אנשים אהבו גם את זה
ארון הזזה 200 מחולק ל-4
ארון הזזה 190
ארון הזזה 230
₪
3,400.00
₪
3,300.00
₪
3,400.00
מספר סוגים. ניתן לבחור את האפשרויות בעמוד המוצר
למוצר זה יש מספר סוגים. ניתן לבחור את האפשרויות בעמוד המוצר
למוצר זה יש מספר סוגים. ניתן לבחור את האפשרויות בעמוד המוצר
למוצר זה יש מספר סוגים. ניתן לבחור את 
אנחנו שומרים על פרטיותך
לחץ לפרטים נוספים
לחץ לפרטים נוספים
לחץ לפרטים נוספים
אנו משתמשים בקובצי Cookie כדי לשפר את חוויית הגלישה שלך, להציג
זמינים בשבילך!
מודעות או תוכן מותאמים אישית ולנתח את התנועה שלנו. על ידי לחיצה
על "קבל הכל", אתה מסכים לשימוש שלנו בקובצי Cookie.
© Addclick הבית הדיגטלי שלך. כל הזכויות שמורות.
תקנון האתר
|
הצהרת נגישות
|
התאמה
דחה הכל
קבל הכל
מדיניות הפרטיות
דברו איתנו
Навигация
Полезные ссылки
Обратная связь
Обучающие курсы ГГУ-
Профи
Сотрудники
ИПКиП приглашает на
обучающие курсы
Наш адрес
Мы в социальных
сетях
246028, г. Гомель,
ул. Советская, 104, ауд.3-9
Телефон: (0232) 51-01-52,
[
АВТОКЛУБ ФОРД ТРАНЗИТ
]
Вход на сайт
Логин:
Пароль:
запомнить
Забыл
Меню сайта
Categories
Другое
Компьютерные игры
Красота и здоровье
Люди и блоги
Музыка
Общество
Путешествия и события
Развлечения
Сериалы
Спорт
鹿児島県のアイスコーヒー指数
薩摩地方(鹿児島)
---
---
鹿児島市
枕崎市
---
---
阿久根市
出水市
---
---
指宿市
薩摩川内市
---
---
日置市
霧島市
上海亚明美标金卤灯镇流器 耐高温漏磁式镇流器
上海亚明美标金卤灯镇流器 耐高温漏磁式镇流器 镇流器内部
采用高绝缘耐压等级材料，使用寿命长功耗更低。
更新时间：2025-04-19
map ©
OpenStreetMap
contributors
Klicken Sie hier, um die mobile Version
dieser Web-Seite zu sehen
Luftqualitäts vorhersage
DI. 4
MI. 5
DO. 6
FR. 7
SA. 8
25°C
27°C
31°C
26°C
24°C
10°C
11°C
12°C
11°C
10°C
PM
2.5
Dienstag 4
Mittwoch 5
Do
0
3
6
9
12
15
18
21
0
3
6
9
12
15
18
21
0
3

▶ [REQUIRED ACTION]
The response should consist of all the entries, set down exactly.

▶ [SOLUTION BELOW]
אנשים אהבו גם את זה
ארון הזזה 200 מחולק ל-4
ארון הזזה 190
ארון הזזה 230
₪
3,400.00
₪
3,300.00
₪
3,400.00
מספר סוגים. ניתן לבחור את האפשרויות בעמוד המוצר
למוצר זה יש מספר סוגים. ניתן לבחור את האפשרויות בעמוד המוצר
למוצר זה יש מספר סוגים. ניתן לבחור את האפשרויות בעמוד המוצר
למוצר זה יש מספר סוגים. ניתן לבחור את 
אנחנו שומרים על פרטיותך
לחץ לפרטים נוספים
לחץ לפרטים נוספים
לחץ לפרטים נוספים
אנו משתמשים בקובצי Cookie כדי לשפר את חוויית הגלישה שלך, להציג
זמינים בשבילך!
מודעות או תוכן מותאמים אישית ולנתח את התנועה שלנו. על ידי לחיצה
על "קבל הכל", אתה מסכים לשימוש שלנו בקובצי Cookie.
© Addclick הבית הדיגטלי שלך. כל הזכויות שמורות.
תקנון האתר
|
הצהרת נגישות
|
התאמה
דחה הכל
קבל הכל
מדיניות הפרטיות
דברו איתנו
Навигация
Полезные ссылки
Обратная связь
Обучающие курсы ГГУ-
Профи
Сотрудники
ИПКиП приглашает на
обучающие курсы
Наш адрес
Мы в социальных
сетях
246028, г. Гомель,
ул. Советская, 104, ауд.3-9
Телефон: (0232) 51-01-52,
[
АВТОКЛУБ ФОРД ТРАНЗИТ
]
Вход на сайт
Логин:
Пароль:
запомнить
Забыл
Меню сайта
Categories
Другое
Компьютерные игры
Красота и здоровье
Люди и блоги
Музыка
Общество
Путешествия и события
Развлечения
Сериалы
Спорт
鹿児島県のアイスコーヒー指数
薩摩地方(鹿児島)
---
---
鹿児島市
枕崎市
---
---
阿久根市
出水市
---
---
指宿市
薩摩川内市
---
---
日置市
霧島市
上海亚明美标金卤灯镇流器 耐高温漏磁式镇流器
上海亚明美标金卤灯镇流器 耐高温漏磁式镇流器 镇流器内部
采用高绝缘耐压等级材料，使用寿命长功耗更低。
更新时间：2025-04-19
map ©
OpenStreetMap
contributors
Klicken Sie hier, um die mobile Version
dieser Web-Seite zu sehen
Luftqualitäts vorhersage
DI. 4
MI. 5
DO. 6
FR. 7
SA. 8
25°C
27°C
31°C
26°C
24°C
10°C
11°C
12°C
11°C
10°C
PM
2.5
Dienstag 4
Mittwoch 5
Do
0
3
6
9
12
15
18
21
0
3
6
9
12
15
18
21
0
3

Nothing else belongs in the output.